**Given text:**

"""

Gov. Asa Hutchinson delivered remarks today at a Memorial Day Wreath Laying Ceremony at the Arkansas State Veterans Cemetery in North Little Rock. The following is a transcript of his remarks:
I want to express my thanks to Major General Penn for his leadership; to Colonel Todd and his great work with our veterans administration, and for making sure that we appropriately honor our veterans each year and every day in the way that we serve our veterans; to Commissioner Tommy Land, thank you for being here; the representatives of the Arkansas veteran service organizations for your continued leadership each year; to the Gold Star families that are here, representing a family that has given the sacrifice, we are grateful for you being here, but also for what you mean to our nation; and then to Congressman French Hill, who is here faithfully every year, rain or shine, mask or no mask, he is here to support our veterans.
We are gathering today in a difficult and confusing time in world history. We are gathering, of course, to remember those who fought and died to preserve freedom and to protect our homeland. In many states, you will not see this observance. In many states they have canceled their memorial services. And I am glad that in Arkansas that we have decided to go ahead and to honor those who have given the ultimate sacrifice today, even though it is under unusual circumstances and protocols. It is important that we gather today to honor their sacrifice to our country, because without their sacrifice, our country would be totally different today, and the world would be change and not for the better. The world would be in a darker place, with the light of freedom dimmed in Europe, Asia, and many places around the globe; but throughout our history, American men and women of valor have taken up arms and pushed back against the night. Thousands of those brave warriors lie at rest here at the State Veterans Cemetery. Today, we remember them and honor them for their service and sacrifice.
It is reported that during the dark days of the American Revolution, when literally all was at stake, many had gone back home, had deserted, some had died from illness, and from their war wounds, it was a difficult and dark time in the American Revolution. And it was said that during one night, General George Washington gave the command ‘tonight put none but Americans on guard.’ And we have thought about, for centuries actually, what did he mean by that phrase, because at that time, many in the service of our newfound country, were not born in America. So, it’s not talking about their nationalism. It was talking about their spirit. He wanted those Americans on guard who understood freedom and the depths of their soul, and understood sacrifice that was necessary to preserve and to win that freedom. It was those soldiers that understood that freedom that we remember today that have paid that sacrifice. In other words, those during the American Revolution, and since then, that have given of themselves have reflected the American spirit, and the American character, and the American spirit and character does make a difference for the world.

"""

**Extracted entries:**
"""

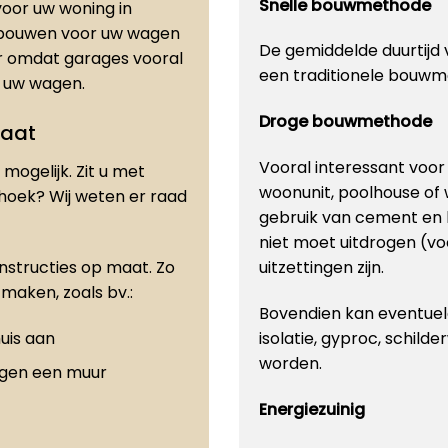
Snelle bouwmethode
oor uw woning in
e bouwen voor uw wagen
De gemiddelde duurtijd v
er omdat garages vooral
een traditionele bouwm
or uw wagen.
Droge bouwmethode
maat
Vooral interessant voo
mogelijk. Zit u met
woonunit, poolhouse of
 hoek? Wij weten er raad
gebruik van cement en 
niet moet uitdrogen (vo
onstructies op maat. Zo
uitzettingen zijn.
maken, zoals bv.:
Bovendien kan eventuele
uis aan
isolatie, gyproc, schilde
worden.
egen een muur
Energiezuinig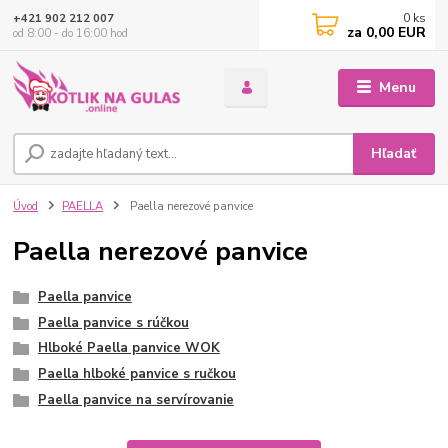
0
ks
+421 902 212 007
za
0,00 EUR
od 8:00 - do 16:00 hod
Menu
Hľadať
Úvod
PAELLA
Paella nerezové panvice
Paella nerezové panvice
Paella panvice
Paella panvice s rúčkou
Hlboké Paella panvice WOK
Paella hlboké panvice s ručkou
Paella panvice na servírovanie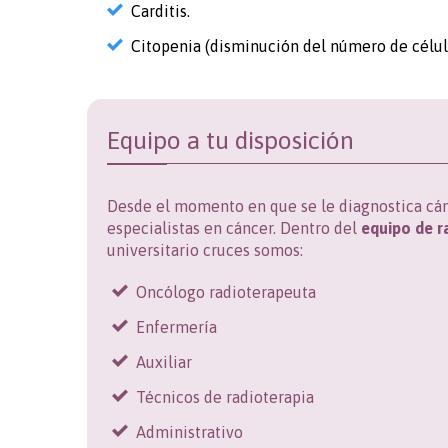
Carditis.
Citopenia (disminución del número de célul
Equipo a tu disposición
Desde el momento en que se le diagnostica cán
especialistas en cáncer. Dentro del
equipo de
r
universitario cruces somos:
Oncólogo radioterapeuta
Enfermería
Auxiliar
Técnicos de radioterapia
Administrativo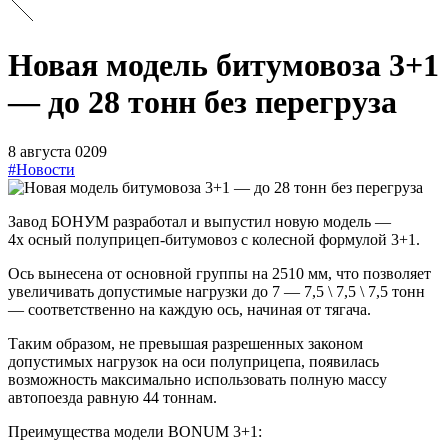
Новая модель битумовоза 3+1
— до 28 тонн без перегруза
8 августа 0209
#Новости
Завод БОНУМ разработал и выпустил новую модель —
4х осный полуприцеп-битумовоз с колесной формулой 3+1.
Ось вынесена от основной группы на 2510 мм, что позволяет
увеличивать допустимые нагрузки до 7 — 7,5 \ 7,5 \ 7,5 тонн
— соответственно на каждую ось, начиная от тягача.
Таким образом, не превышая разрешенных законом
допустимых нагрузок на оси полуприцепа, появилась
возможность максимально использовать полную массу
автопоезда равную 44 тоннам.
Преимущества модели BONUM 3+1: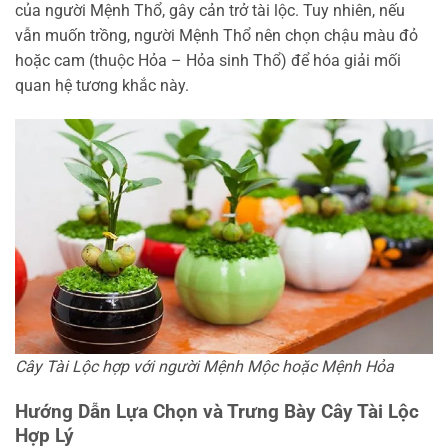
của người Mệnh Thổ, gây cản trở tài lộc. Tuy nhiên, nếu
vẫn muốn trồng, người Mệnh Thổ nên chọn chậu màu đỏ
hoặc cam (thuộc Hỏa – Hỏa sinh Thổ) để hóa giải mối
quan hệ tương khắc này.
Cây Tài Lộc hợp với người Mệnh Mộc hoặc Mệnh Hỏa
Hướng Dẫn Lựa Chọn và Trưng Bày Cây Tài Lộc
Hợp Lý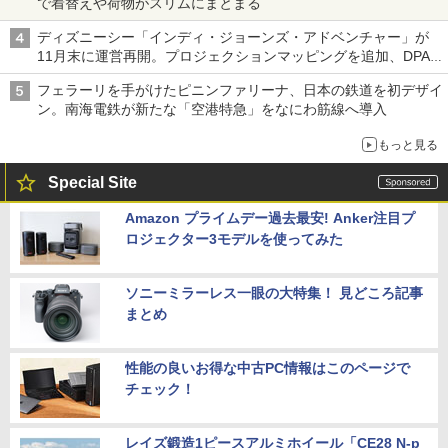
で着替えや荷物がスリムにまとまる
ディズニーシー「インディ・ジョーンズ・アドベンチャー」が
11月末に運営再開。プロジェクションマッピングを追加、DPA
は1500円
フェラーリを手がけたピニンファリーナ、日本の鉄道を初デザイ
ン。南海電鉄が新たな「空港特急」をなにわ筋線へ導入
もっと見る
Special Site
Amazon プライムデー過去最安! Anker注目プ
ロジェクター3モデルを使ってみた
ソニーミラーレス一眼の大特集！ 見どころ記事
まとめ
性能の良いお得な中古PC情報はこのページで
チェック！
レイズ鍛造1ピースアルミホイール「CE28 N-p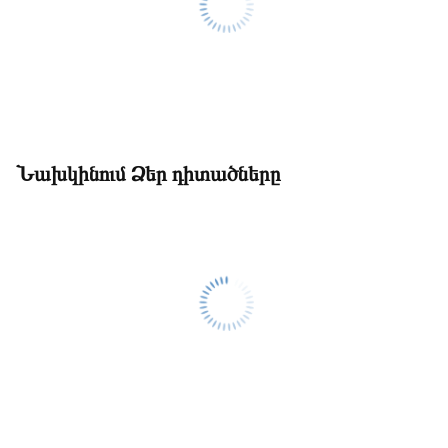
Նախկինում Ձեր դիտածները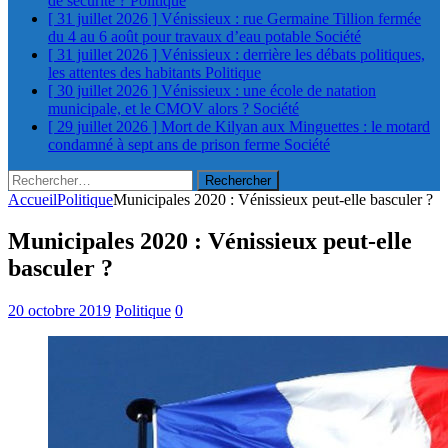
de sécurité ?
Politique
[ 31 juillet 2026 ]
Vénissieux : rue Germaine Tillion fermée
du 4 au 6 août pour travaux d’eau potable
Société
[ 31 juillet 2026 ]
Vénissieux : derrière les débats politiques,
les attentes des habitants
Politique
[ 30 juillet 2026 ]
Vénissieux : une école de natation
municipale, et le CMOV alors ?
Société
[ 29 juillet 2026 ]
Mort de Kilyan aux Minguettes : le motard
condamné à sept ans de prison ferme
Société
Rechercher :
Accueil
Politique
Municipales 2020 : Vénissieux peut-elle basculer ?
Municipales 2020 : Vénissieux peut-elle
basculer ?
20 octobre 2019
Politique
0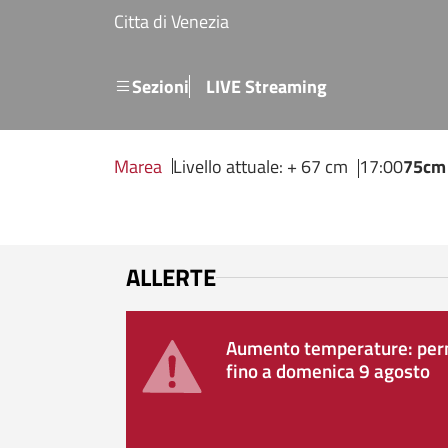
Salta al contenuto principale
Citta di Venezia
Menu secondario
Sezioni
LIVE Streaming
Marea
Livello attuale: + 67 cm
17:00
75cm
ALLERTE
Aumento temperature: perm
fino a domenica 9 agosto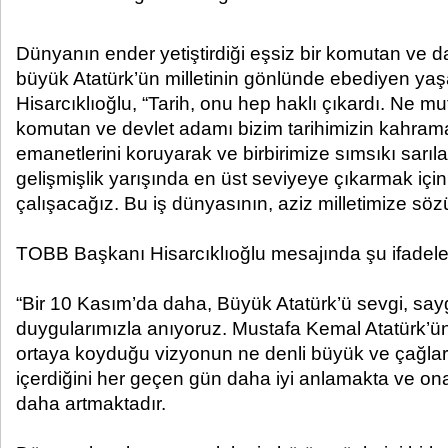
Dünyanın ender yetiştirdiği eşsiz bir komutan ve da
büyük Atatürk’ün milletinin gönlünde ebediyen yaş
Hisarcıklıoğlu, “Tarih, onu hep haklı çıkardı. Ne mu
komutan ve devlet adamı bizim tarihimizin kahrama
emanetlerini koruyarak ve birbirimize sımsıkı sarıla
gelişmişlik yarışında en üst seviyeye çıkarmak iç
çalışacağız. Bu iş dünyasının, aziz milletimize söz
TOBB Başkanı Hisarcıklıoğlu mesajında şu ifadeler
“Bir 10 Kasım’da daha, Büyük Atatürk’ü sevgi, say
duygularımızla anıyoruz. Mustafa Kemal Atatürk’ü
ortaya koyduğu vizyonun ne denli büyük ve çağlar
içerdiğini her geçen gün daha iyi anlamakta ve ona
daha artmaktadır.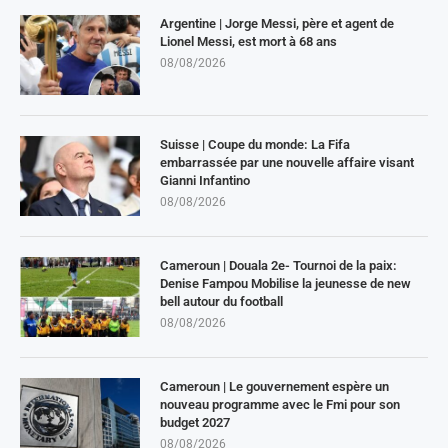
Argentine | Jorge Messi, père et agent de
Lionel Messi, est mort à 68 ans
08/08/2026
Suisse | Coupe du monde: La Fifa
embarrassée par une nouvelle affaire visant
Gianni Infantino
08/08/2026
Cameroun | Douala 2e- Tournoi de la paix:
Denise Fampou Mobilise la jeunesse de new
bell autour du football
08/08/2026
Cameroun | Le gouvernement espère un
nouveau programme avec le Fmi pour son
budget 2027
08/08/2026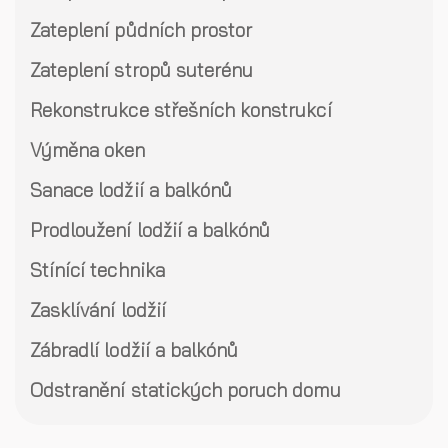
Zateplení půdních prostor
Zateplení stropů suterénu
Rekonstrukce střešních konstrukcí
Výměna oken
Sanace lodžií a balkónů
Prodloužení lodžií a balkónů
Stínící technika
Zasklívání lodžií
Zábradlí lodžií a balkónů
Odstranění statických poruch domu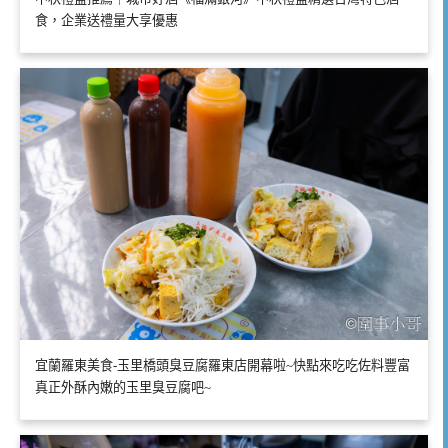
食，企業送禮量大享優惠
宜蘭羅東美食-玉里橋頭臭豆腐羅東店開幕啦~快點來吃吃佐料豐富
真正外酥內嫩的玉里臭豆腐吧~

"""

**Exercises to complete:**
(a) In the Memorial Day remarks, what command did General George Washington give one night during the American Revolution?
(b) Pick up the Memorial Day remarks right after their last sentence and keep going.

**Answers for the tasks:**
(a) He gave the command "tonight put none but Americans on guard."

(b)
Today, we face another enemy, it is a deadly virus – cannot be seen. It silently attacks and kills. Almost 100,000 Americans have lost their lives within 100 days as a result of this new enemy. How do we respond? Well, we respond the same as Americans have responded for more than 200 years: with grit by calling upon the strength of the American character, and the resilience of the American spirit.
There’s a historic picture that I found over the weekend. It’s a historic picture that’s circulating in Atlanta, Georgia. It is a picture of Grant Stadium, the football stadium in 1918. Now think about 1918 for a moment. We were right at the conclusion of World War I. We had lost so many Americans during that global war. But we were also hit by a global pandemic that ultimately killed 600,000 Americans. It was a different day in time. But the picture of Grant Stadium, where Georgia Tech plays, they had a picture one of the football arena, then they had a picture of the stands. And in the stands, you saw all of the fans, wearing face coverings and appropriately, socially distancing six feet apart. That was over 100 years ago. They reflected the spirit of our great country, war in Europe and a deadly virus at home, yet life went on with common sense protections. And if they can go to a football game, surely, we can come here today in these unusual circumstances to honor those that have given the ultimate sacrifice.
Let me assure you today that we will win this fight as well. I am more confident than ever because of the ingenuity and hard work of our medical professionals, and because the American spirit, which replaces fear with action, common sense and compassion. So today, let’s remember those who gave their lives for our freedom. Let’s continue to enjoy our freedom. And let’s work to protect those who are neighbors, fellow Americans, and friends. God bless the United States of America.